È l’alba, Frank si dirige verso casa di Mary per dirle che suo padre è morto. Mentre le parla, il volto di lei – mezzo nascosto dietro la porta dischiusa – diventa quello di Rose. “Perdonami, Rose” dice Frank, straziato. E il fantasma di Rose gli risponde, con un colpo di genio che Scorsese attribuisce interamente alla penna di Schrader: “Non è colpa tua. Nessuno ti ha chiesto di soffrire. È stata una tua idea”.
“È una battuta splendida” ha detto Scorsese a Schrader. “Perché uno non riesce mai a perdonarsi da solo, aspetta sempre che siano gli altri a perdonarlo.”
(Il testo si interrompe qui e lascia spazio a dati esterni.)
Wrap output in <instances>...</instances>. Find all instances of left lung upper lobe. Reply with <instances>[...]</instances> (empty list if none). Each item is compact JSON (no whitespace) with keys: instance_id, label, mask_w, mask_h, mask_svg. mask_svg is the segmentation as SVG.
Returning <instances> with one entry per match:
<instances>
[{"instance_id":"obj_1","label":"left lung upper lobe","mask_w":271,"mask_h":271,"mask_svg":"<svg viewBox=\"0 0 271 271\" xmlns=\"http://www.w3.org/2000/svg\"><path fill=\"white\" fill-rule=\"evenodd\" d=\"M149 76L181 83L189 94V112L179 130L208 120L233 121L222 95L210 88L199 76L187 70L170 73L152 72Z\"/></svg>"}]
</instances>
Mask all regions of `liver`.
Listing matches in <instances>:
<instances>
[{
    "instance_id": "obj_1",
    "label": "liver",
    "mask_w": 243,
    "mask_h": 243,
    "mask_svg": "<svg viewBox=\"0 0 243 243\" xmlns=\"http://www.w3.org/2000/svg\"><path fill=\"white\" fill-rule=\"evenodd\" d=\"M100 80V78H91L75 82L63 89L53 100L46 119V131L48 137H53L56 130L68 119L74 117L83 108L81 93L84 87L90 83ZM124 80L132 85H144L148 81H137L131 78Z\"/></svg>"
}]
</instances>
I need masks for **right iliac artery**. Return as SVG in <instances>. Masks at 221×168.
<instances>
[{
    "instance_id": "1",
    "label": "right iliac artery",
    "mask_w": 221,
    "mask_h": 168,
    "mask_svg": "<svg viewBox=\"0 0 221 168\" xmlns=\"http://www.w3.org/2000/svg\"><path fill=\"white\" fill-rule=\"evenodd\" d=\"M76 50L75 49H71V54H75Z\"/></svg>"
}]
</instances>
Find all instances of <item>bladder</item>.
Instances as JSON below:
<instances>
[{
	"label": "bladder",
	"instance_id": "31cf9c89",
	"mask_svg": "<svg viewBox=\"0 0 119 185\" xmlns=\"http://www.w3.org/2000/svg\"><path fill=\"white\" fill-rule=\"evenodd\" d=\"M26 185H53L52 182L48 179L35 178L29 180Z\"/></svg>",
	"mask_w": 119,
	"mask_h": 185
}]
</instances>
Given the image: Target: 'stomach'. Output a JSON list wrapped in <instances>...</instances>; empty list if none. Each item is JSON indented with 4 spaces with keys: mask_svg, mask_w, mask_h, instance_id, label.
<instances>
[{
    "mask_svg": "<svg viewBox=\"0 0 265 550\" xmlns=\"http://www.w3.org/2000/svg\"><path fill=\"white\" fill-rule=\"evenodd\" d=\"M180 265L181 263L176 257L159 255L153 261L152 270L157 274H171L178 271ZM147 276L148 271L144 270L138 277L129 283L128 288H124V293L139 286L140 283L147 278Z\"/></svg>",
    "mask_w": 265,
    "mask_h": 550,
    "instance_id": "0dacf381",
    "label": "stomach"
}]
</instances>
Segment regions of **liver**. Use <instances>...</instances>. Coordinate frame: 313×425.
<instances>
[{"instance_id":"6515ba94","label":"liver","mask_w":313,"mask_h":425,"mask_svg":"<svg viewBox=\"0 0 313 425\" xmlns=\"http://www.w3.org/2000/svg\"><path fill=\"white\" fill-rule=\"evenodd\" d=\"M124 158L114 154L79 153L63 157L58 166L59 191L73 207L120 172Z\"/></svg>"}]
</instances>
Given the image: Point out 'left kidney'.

È l’epifania che serviva a Frank. Ha appena messo fine al dolore del padre di Mary, ma solo in questo momento ha davvero capito che la sua ossessione non è mai stata salvare vite umane, ma liberare le anime in trappola.
“Quando riporti in vita qualcuno ti senti un Dio, sei Dio” ha raccontato Scorsese a Roger Ebert. “Ma uno deve superare l’ego e l’orgoglio, perché il lavoro [di Frank] non è riportare la gente in vita, ma esserci nel momento del bisogno, è compassione per chi soffre, è soffrire con loro.”
Mary apre la porta e lascia entrare Frank, i due si stendono a letto, lei gli carezza la nuca e lui crolla in un sonno millenario. La luce del sole che nasce li investe a poco a poco. Il bianco dei loro vestiti diventa sempre più abbacinante, fino a quasi cancellare i contorni del viso di Cage.
Bringing out the dead, come dicevamo, è stato un flop. Non ha trovato il consenso del pubblico né quello della critica. Ha chiuso gli anni Novanta e (per ora) la collaborazione tra Scorsese e Schrader. Ironia della sorte, è stato anche l’ultimo film a essere pubblicato in formato Laser Disc negli Usa. È un’opera che ha il gusto amaro delle cose che finiscono e, allo stesso tempo, un capolavoro che ci aiuta sempre a cercare un nuovo inizio nella storia.